Flat-Mapping the Data
The flatMap { ... }
function takes in a Collection
containing other Collection
objects and puts them all into a single List
. In our case, we take the List
of stats from each day and combine them into one new List<BatterBoxScoreItem>
. All the batting stats for all players in the entered time frame are in this new list, which makes splitting them up per player that much smoother.

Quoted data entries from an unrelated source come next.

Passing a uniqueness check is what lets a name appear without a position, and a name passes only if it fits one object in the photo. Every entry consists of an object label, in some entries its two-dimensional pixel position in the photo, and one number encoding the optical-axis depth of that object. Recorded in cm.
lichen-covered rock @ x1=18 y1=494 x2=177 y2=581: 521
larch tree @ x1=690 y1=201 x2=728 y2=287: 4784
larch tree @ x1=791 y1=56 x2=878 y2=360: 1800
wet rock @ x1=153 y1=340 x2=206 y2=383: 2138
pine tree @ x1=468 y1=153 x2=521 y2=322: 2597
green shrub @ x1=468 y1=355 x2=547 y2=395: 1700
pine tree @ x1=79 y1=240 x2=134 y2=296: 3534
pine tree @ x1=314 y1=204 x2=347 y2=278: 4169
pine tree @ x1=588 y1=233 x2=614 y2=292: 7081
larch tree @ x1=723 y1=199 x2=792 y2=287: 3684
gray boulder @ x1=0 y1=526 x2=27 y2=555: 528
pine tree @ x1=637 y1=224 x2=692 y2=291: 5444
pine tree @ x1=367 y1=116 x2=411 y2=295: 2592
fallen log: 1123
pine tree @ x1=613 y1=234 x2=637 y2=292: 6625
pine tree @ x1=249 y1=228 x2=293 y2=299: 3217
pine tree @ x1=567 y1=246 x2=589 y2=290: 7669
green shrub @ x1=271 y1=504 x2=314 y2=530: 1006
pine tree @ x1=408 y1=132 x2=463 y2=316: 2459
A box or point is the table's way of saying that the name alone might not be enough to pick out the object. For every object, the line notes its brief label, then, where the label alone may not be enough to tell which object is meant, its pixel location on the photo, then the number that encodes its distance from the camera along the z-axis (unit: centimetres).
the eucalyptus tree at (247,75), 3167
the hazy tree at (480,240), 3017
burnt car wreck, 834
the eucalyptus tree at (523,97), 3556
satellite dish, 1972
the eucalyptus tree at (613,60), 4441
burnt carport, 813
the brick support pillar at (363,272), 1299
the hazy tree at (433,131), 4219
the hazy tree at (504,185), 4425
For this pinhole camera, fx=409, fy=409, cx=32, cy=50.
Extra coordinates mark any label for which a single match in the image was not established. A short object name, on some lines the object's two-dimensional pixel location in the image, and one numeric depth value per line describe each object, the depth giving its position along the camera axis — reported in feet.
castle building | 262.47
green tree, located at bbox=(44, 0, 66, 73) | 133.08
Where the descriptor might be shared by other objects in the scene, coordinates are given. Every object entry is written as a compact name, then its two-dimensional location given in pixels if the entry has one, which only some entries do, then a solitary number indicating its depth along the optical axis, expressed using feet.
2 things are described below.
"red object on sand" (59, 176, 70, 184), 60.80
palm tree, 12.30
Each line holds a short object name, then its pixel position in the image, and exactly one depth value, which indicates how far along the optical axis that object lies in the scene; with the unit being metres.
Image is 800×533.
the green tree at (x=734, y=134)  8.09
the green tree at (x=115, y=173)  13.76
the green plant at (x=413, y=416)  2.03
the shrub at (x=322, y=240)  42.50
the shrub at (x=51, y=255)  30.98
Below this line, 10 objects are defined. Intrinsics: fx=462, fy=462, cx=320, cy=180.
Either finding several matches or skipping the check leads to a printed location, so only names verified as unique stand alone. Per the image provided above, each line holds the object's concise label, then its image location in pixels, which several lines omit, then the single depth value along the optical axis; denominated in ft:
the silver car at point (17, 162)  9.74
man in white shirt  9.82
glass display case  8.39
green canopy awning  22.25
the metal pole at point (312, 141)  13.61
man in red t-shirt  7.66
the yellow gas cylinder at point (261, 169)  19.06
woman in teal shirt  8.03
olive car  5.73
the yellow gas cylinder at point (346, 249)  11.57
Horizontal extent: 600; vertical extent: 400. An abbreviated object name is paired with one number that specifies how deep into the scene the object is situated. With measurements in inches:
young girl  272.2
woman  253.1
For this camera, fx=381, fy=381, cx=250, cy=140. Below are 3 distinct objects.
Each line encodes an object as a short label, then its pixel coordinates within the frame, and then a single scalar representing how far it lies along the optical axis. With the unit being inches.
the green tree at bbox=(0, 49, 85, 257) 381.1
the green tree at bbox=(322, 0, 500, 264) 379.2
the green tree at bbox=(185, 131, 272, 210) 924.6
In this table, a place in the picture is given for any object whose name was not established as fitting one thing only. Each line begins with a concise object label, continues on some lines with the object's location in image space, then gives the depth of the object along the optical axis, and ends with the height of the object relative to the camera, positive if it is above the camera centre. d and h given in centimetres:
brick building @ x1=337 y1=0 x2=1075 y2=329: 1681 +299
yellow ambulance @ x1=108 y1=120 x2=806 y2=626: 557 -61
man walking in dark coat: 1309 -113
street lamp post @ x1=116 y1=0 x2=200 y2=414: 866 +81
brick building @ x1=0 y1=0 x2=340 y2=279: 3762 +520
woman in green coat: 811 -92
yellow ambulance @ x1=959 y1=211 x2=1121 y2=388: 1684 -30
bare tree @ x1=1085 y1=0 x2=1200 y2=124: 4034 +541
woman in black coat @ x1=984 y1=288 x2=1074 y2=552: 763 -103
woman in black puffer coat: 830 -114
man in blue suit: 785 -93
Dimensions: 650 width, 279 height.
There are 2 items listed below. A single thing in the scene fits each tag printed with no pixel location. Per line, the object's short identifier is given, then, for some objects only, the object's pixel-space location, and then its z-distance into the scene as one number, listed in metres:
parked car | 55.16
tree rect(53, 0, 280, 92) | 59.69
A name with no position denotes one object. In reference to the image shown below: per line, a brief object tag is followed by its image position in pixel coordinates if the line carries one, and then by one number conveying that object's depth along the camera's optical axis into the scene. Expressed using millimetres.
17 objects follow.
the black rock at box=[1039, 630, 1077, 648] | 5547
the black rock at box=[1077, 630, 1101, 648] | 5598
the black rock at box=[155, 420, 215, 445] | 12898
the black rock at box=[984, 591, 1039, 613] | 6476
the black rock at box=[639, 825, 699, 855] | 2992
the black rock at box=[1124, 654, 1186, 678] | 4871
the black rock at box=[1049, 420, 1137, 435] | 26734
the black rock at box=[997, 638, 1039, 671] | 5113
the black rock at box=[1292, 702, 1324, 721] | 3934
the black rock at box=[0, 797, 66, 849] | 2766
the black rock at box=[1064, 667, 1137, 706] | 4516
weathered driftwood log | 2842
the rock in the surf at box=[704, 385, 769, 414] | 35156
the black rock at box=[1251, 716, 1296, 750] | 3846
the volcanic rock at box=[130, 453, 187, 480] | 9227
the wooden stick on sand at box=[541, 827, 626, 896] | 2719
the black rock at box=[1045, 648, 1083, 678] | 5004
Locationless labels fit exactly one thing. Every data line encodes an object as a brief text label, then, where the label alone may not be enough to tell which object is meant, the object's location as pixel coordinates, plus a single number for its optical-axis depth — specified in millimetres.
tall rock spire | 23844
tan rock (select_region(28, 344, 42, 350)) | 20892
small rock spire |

Note that the block for flatMap { ... }
can always transform the data as you wish, so you can also change the Collection
objects as you merge them together. And this is always done without modifying the original Collection
.
Grouping the Data
Since we’re looking for the stats for each player, we want to split up the data by each player. The groupBy
function does just that by taking the items in the List
and changing them into a Map
. This Map
has the value returned from the block as the key (in our case, the Player
object) and all the items from the List
as the value.
Once we have the Map
ready, we can use calculateBatterBoxScores()
to convert each Map.Entry
into a single BatterBoxScoreItem
summarizing a batter’s stats. That function (in part) looks like this:
fun Map<Player, List<BatterBoxScoreItem>>.calculateBatterBoxScores() =
this.map { (player, boxScoreItems) ->
BatterBoxScoreItem(
player,
boxScoreItems.sumBy { it.games },
boxScoreItems.sumBy { it.plateAppearances },
boxScoreItems.sumBy { it.atBats },
// All the other stats follow this same lovely pattern.
)
}
Final Thoughts
By using these three functions, we went from stats split up per day to stats split up per player. We get a summarized view of a batter’s output that is then used to give us league leaders or individual player histories.
All three functions work on any subtype of Collection
(List
, Map
, Set
, etc.) and can do even more than we see here via their transformation functions. They’re perfect for dealing with any kind of data you need.